Mit einem Knall springt der Außenbordmotor des Holzbootes an und wir gleiten hinaus in das grasgrüne Wasser des Pia-Flusses. Bis ans Ufer wuchert der Regenwald, es geht in Mäandern stromabwärts. Zur burmesischen Grenze sind es nur wenige Kilometer durch die wilde Gebirgslandschaft. Erleichtert genießen wir den Fahrtwind, der die Hitze mildert. Nach gut 20 Minuten sehen wir rechts am Ufer das Dorf: Holzhütten auf Pfählen über der steilen Böschung, Sonnenkollektoren, Satelliten-Antennen, Kunsthandwerk-Shops, Schule, Kindergarten, Fußballplatz: Das ist Ban Nam Piang Din. Hier leben Karen und Akha, Angehörige von Bergstämmen, die aus dem Nachbarland nach Thailand geflüchtet sind.
Wir sind die einzigen Besucher an diesem Tag. Ein Paar aus Deutschland wird erwartet, sie haben Spenden gesammelt für den Kinderhort, eine Hütte aus Holz und Bambus, in der die kleinsten Einwohner des Dorfes erschöpft auf Matten schlafen. Wir unterhalten uns mit der Kindergärtnerin, die hier für einige Monate einen freiwilligen Sozialdienst absolviert. Sie hat Sehnsucht nach der Stadt.

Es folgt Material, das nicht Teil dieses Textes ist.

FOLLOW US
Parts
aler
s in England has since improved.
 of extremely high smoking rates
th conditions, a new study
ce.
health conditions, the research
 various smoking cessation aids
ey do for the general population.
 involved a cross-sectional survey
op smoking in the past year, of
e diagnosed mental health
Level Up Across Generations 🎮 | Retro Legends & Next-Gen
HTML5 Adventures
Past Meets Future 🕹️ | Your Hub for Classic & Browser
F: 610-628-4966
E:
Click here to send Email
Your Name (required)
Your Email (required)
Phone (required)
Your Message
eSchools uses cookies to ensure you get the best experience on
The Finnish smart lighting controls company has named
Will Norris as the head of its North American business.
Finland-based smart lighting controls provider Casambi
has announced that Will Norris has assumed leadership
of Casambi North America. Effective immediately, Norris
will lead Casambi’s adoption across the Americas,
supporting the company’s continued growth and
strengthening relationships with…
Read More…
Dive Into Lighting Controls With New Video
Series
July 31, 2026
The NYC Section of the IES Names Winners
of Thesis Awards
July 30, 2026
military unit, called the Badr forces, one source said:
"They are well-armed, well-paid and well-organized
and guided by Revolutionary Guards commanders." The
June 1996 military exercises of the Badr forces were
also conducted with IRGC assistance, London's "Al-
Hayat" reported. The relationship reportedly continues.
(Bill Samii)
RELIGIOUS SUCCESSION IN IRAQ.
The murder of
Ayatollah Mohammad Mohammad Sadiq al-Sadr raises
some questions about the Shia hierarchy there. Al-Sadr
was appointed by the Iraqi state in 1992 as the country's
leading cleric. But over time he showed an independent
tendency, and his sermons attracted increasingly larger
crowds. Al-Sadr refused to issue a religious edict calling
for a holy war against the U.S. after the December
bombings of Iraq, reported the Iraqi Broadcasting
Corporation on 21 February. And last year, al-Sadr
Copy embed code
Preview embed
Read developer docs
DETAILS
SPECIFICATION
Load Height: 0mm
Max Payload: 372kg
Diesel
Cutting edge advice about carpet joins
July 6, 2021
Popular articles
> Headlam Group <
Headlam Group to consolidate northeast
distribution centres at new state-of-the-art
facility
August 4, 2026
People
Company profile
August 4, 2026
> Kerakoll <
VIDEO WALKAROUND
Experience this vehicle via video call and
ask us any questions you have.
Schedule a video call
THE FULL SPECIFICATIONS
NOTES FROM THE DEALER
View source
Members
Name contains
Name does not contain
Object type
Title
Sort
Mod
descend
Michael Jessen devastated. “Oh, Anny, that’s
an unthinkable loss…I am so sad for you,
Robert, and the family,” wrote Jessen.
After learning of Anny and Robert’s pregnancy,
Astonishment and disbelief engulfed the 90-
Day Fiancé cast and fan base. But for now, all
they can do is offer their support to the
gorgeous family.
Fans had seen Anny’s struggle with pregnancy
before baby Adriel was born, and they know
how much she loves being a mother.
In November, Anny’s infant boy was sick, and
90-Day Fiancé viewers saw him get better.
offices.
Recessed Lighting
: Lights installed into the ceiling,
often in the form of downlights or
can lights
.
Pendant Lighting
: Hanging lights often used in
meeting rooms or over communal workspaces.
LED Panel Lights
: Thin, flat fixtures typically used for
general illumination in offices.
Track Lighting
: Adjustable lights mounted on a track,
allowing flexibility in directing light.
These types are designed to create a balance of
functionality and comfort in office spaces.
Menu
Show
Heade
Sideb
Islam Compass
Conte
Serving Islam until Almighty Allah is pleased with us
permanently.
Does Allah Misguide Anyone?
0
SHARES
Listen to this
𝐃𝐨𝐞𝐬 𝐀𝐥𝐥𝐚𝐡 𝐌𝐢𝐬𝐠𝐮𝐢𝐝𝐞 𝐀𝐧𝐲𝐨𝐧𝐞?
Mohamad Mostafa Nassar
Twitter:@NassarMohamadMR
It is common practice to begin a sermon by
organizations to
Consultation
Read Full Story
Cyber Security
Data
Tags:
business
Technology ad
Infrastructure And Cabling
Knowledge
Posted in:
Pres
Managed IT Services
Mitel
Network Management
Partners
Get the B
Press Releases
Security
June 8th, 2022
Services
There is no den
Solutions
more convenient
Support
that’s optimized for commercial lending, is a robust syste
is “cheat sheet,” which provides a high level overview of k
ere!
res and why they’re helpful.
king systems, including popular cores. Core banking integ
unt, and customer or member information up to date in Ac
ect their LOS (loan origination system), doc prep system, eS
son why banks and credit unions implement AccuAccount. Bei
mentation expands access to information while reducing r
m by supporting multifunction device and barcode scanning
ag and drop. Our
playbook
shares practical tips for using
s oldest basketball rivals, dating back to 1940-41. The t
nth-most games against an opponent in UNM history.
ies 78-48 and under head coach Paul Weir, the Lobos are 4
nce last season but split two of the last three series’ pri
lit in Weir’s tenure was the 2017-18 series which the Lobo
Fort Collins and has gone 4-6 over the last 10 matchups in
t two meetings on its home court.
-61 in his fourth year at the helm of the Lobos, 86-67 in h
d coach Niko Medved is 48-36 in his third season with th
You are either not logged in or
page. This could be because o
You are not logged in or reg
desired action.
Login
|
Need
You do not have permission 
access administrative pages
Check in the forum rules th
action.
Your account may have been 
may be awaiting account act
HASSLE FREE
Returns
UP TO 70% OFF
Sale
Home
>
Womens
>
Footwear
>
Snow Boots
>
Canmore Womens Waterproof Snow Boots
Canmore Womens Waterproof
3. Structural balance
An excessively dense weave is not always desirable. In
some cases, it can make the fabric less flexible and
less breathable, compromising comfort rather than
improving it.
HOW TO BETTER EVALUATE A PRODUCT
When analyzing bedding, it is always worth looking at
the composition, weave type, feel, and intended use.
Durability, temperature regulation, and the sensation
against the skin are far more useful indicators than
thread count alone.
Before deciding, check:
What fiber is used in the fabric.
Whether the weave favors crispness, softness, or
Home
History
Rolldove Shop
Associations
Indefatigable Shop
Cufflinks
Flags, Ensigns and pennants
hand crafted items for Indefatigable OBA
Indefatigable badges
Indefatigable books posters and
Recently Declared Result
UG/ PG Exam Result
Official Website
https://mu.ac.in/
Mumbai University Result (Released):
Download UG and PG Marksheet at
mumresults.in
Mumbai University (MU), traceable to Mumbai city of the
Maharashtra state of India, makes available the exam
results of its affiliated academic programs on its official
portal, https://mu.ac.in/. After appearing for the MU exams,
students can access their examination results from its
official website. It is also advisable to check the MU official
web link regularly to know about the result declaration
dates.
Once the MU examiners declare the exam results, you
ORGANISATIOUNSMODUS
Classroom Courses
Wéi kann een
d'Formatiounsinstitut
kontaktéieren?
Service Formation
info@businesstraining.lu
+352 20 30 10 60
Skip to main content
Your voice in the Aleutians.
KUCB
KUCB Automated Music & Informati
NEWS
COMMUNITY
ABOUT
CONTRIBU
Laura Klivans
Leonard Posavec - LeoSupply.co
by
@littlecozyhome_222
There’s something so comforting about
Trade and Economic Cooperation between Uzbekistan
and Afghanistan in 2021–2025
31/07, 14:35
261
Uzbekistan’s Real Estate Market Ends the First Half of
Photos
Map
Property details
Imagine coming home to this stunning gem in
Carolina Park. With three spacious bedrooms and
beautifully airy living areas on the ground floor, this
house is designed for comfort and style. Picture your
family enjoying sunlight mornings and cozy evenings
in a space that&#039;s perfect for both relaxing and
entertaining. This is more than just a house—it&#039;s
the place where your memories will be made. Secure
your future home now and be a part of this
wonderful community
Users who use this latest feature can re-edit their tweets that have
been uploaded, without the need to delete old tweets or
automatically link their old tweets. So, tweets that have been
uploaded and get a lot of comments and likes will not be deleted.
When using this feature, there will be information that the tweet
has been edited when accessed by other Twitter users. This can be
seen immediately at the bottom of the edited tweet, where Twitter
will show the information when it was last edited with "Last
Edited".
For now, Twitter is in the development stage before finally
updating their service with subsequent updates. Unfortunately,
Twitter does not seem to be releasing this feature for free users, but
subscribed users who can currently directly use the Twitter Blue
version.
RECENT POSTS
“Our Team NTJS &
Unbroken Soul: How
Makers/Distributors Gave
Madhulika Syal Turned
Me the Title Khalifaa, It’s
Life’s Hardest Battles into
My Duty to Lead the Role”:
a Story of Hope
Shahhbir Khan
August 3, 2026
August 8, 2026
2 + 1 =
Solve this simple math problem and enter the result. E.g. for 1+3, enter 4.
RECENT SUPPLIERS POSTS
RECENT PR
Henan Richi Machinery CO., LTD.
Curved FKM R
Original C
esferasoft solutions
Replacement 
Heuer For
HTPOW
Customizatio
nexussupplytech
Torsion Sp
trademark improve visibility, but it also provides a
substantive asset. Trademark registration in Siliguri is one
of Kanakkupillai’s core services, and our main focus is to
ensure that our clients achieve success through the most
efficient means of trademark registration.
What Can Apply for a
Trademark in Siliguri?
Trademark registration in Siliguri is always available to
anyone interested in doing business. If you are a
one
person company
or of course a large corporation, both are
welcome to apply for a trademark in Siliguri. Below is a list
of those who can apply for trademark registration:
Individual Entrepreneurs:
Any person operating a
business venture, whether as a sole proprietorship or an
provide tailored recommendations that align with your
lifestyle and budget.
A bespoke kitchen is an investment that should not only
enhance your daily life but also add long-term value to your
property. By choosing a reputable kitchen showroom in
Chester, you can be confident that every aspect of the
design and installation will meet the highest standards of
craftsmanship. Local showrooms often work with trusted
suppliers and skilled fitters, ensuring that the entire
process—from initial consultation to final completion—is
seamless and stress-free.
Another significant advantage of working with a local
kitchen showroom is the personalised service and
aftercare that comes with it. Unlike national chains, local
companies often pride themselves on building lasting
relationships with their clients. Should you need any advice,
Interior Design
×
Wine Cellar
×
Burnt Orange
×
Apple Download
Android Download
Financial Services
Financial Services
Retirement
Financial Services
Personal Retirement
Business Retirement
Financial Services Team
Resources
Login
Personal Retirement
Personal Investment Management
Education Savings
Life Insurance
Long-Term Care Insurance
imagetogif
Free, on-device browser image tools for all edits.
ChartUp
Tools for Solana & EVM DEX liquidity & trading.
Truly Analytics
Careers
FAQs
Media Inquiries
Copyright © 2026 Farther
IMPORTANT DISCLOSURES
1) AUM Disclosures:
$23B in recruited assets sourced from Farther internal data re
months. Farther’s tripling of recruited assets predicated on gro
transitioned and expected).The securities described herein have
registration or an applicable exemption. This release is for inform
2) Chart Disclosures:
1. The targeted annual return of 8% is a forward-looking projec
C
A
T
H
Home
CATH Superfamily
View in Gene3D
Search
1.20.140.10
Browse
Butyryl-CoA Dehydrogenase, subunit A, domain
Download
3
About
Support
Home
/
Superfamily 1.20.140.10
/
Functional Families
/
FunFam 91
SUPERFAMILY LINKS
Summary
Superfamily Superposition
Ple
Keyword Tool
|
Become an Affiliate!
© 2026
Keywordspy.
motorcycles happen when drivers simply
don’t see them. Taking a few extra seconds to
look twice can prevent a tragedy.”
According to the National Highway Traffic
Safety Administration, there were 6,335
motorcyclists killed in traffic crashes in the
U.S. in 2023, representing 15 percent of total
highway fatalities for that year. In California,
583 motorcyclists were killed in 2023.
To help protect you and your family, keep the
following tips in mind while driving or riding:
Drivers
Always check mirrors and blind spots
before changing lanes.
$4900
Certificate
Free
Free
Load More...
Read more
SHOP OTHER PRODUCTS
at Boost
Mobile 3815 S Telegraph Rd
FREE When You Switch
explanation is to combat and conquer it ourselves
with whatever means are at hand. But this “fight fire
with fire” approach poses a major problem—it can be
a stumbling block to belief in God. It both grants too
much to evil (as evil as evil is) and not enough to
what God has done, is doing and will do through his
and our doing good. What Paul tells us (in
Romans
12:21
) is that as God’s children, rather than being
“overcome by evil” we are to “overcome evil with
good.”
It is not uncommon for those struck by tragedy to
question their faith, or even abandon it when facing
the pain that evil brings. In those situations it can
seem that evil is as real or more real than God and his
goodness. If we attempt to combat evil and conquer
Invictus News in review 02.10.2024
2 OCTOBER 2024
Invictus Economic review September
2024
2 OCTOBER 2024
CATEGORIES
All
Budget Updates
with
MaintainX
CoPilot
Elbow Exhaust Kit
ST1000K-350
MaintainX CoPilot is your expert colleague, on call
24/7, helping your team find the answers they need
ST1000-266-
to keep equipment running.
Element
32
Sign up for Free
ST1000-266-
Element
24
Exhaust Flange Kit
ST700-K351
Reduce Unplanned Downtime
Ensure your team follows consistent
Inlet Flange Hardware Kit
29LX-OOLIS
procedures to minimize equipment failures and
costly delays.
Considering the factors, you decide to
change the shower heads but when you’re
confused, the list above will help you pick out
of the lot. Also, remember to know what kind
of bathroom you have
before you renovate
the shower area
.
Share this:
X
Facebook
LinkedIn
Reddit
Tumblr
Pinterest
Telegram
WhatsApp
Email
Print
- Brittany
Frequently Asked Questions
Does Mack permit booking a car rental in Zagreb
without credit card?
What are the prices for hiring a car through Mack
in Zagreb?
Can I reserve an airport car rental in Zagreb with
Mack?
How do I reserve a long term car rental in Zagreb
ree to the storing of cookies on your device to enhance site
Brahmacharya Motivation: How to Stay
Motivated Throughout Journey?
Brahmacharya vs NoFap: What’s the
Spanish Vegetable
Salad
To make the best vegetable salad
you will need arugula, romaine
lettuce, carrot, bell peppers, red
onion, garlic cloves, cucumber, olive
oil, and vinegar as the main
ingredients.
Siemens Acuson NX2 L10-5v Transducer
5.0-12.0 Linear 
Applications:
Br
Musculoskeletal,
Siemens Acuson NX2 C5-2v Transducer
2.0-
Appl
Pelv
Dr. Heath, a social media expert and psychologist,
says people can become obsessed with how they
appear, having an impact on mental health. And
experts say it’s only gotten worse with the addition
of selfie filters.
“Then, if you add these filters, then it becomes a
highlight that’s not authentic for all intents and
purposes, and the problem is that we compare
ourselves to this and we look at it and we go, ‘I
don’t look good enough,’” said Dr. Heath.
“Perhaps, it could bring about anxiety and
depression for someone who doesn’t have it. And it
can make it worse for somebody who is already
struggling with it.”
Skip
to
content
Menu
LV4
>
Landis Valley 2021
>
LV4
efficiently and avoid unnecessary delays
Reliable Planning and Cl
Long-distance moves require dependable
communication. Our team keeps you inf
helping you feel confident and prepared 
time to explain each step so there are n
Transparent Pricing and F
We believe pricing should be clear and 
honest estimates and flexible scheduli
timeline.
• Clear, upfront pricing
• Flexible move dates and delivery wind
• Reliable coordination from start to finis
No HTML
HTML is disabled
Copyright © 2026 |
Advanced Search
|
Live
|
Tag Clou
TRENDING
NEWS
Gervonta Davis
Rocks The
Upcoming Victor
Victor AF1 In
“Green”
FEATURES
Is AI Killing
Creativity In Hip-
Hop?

Duangthip Jongpagdee, unsere Reiseleiterin, die von ihren Gästen nur "Chip" genannt werden will, vertreibt ein bisschen das mulmige Gefühl, wir würden als reiche Ausländer arme Einheimische quasi besichtigen: "Der Eintritt ist schon bezahlt. Die Leute hier verdienen am Besuch mit." Denn Ban Nam Piang Din ist ein sogenanntes Schaudorf. Diese Einrichtung mildert das soziale Gefälle zwischen den Besuchern und den Besichtigten. Die Rollen sind klar verteilt: Auf der einen Seite die Touristen, die die Hauptstraße hinauf und hinunter spazieren, alles fotografieren bzw. Löcher in den Bauch fragen dürfen und selbstverständlich kaufen sollen. Auf der anderen Seite die Bewohner, die vom Bürgermeister Geld dafür bekommen, dass sie aus ihren bescheidenen Behausungen heraustreten und geduldig in die Kamera lächeln. In Ban Nam Piang Din sieht man auch Padaung, sogenannte Langhals-Frauen. Sie tragen als Tracht schwere Messingringe. Diese senken die Schultern ab und verlängern so optisch die Hälse. Ob sie die Ringe heutzutage nur noch für Touristen auf sich nehmen, bleibt offen. Wir probieren einen der Ringe. Er ist entsetzlich schwer. Undenkbar, dass man so was gerne in dieser Hitze trägt.
Wir besuchen die kleine Schule mit mehreren Klassen. Auf dem Stundenplan steht Englisch und Geographie. Dann wanken wir wieder über eine wackelige Holzbrücke zurück zum Fluss, steigen in unser Boot. Schon ist das Dorf der Akha und Padaung hinter der Biegung des Pi-Flusses verschwunden.
Thailand ist modern, fast unendlich breit scheint die Kluft zwischen diesem Dorf und der fernen Megalopolis Bangkok mit ihren Vergnügungsvierteln, Luxushotels und Palästen. Dieses Grenzgebirge ist eines der vielen losen Enden der Welt. Hier geht es nicht mehr weiter. Man kann nur auf dem Fluss wieder zurück in das Provinzstädtchen Mae Hong Son fahren.